ASSIGNMENT ▸
All of the entries below are to be copied without any alteration.

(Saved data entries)
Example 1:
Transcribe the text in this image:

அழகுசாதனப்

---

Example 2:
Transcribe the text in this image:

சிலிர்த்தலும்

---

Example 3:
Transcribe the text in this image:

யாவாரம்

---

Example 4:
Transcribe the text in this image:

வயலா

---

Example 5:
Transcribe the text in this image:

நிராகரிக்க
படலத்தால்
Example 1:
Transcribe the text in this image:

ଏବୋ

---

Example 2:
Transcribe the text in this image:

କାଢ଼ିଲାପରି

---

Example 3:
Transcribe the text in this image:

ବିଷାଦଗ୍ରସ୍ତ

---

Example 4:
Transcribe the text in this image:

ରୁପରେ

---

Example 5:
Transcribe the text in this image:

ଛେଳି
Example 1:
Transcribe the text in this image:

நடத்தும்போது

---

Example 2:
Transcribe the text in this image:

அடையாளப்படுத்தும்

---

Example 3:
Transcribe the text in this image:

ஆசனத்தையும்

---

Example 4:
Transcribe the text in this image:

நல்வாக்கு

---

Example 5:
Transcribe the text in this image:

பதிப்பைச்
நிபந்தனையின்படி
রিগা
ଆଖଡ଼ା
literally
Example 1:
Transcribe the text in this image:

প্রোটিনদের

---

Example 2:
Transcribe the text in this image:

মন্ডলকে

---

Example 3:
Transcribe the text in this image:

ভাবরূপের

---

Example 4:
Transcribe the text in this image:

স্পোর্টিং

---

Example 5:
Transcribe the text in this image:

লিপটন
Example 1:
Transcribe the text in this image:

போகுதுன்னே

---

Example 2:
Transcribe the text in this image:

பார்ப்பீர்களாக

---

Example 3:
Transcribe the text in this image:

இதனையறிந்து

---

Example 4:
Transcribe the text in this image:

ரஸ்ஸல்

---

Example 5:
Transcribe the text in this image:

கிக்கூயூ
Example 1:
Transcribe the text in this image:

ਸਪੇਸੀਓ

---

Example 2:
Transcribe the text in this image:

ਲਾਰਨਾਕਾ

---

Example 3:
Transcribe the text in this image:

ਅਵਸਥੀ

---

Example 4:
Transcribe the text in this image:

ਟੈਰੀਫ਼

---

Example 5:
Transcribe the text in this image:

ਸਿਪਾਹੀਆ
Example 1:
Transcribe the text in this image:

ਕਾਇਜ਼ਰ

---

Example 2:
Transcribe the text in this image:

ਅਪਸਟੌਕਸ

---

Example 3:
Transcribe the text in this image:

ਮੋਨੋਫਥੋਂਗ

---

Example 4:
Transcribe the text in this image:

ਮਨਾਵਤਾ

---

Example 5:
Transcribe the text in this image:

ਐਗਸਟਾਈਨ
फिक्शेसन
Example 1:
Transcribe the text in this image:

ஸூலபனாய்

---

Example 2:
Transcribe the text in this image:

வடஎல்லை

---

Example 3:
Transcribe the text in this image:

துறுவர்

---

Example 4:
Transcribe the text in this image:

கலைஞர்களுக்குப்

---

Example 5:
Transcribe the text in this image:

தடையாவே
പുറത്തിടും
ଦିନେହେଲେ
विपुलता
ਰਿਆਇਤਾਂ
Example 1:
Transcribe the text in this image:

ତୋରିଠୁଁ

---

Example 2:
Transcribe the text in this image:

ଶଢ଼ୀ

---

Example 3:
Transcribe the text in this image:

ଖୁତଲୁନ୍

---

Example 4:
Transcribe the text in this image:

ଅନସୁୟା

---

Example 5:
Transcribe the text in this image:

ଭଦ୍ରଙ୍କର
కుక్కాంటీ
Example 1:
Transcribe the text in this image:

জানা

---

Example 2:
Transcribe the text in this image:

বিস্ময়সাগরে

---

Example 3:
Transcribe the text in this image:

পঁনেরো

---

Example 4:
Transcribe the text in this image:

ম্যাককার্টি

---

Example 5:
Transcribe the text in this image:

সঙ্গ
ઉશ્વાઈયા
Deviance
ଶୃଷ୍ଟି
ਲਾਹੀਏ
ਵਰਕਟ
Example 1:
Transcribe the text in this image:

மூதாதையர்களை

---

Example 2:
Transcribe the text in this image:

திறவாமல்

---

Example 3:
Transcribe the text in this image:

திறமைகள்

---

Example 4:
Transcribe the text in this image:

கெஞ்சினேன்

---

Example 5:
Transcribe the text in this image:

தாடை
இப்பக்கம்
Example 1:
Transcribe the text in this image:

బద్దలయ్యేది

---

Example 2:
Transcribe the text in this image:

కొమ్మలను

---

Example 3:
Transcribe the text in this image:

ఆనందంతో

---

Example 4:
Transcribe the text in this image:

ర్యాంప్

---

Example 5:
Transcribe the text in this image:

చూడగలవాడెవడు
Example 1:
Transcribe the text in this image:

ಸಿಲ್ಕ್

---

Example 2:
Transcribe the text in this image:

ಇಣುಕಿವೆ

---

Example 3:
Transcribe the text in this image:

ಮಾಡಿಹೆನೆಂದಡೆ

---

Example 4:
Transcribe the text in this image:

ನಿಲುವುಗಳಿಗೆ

SOLVED PROBLEM ▸
Example 1:
Transcribe the text in this image:

அழகுசாதனப்

---

Example 2:
Transcribe the text in this image:

சிலிர்த்தலும்

---

Example 3:
Transcribe the text in this image:

யாவாரம்

---

Example 4:
Transcribe the text in this image:

வயலா

---

Example 5:
Transcribe the text in this image:

நிராகரிக்க
படலத்தால்
Example 1:
Transcribe the text in this image:

ଏବୋ

---

Example 2:
Transcribe the text in this image:

କାଢ଼ିଲାପରି

---

Example 3:
Transcribe the text in this image:

ବିଷାଦଗ୍ରସ୍ତ

---

Example 4:
Transcribe the text in this image:

ରୁପରେ

---

Example 5:
Transcribe the text in this image:

ଛେଳି
Example 1:
Transcribe the text in this image:

நடத்தும்போது

---

Example 2:
Transcribe the text in this image:

அடையாளப்படுத்தும்

---

Example 3:
Transcribe the text in this image:

ஆசனத்தையும்

---

Example 4:
Transcribe the text in this image:

நல்வாக்கு

---

Example 5:
Transcribe the text in this image:

பதிப்பைச்
நிபந்தனையின்படி
রিগা
ଆଖଡ଼ା
literally
Example 1:
Transcribe the text in this image:

প্রোটিনদের

---

Example 2:
Transcribe the text in this image:

মন্ডলকে

---

Example 3:
Transcribe the text in this image:

ভাবরূপের

---

Example 4:
Transcribe the text in this image:

স্পোর্টিং

---

Example 5:
Transcribe the text in this image:

লিপটন
Example 1:
Transcribe the text in this image:

போகுதுன்னே

---

Example 2:
Transcribe the text in this image:

பார்ப்பீர்களாக

---

Example 3:
Transcribe the text in this image:

இதனையறிந்து

---

Example 4:
Transcribe the text in this image:

ரஸ்ஸல்

---

Example 5:
Transcribe the text in this image:

கிக்கூயூ
Example 1:
Transcribe the text in this image:

ਸਪੇਸੀਓ

---

Example 2:
Transcribe the text in this image:

ਲਾਰਨਾਕਾ

---

Example 3:
Transcribe the text in this image:

ਅਵਸਥੀ

---

Example 4:
Transcribe the text in this image:

ਟੈਰੀਫ਼

---

Example 5:
Transcribe the text in this image:

ਸਿਪਾਹੀਆ
Example 1:
Transcribe the text in this image:

ਕਾਇਜ਼ਰ

---

Example 2:
Transcribe the text in this image:

ਅਪਸਟੌਕਸ

---

Example 3:
Transcribe the text in this image:

ਮੋਨੋਫਥੋਂਗ

---

Example 4:
Transcribe the text in this image:

ਮਨਾਵਤਾ

---

Example 5:
Transcribe the text in this image:

ਐਗਸਟਾਈਨ
फिक्शेसन
Example 1:
Transcribe the text in this image:

ஸூலபனாய்

---

Example 2:
Transcribe the text in this image:

வடஎல்லை

---

Example 3:
Transcribe the text in this image:

துறுவர்

---

Example 4:
Transcribe the text in this image:

கலைஞர்களுக்குப்

---

Example 5:
Transcribe the text in this image:

தடையாவே
പുറത്തിടും
ଦିନେହେଲେ
विपुलता
ਰਿਆਇਤਾਂ
Example 1:
Transcribe the text in this image:

ତୋରିଠୁଁ

---

Example 2:
Transcribe the text in this image:

ଶଢ଼ୀ

---

Example 3:
Transcribe the text in this image:

ଖୁତଲୁନ୍

---

Example 4:
Transcribe the text in this image:

ଅନସୁୟା

---

Example 5:
Transcribe the text in this image:

ଭଦ୍ରଙ୍କର
కుక్కాంటీ
Example 1:
Transcribe the text in this image:

জানা

---

Example 2:
Transcribe the text in this image:

বিস্ময়সাগরে

---

Example 3:
Transcribe the text in this image:

পঁনেরো

---

Example 4:
Transcribe the text in this image:

ম্যাককার্টি

---

Example 5:
Transcribe the text in this image:

সঙ্গ
ઉશ્વાઈયા
Deviance
ଶୃଷ୍ଟି
ਲਾਹੀਏ
ਵਰਕਟ
Example 1:
Transcribe the text in this image:

மூதாதையர்களை

---

Example 2:
Transcribe the text in this image:

திறவாமல்

---

Example 3:
Transcribe the text in this image:

திறமைகள்

---

Example 4:
Transcribe the text in this image:

கெஞ்சினேன்

---

Example 5:
Transcribe the text in this image:

தாடை
இப்பக்கம்
Example 1:
Transcribe the text in this image:

బద్దలయ్యేది

---

Example 2:
Transcribe the text in this image:

కొమ్మలను

---

Example 3:
Transcribe the text in this image:

ఆనందంతో

---

Example 4:
Transcribe the text in this image:

ర్యాంప్

---

Example 5:
Transcribe the text in this image:

చూడగలవాడెవడు
Example 1:
Transcribe the text in this image:

ಸಿಲ್ಕ್

---

Example 2:
Transcribe the text in this image:

ಇಣುಕಿವೆ

---

Example 3:
Transcribe the text in this image:

ಮಾಡಿಹೆನೆಂದಡೆ

---

Example 4:
Transcribe the text in this image:

ನಿಲುವುಗಳಿಗೆ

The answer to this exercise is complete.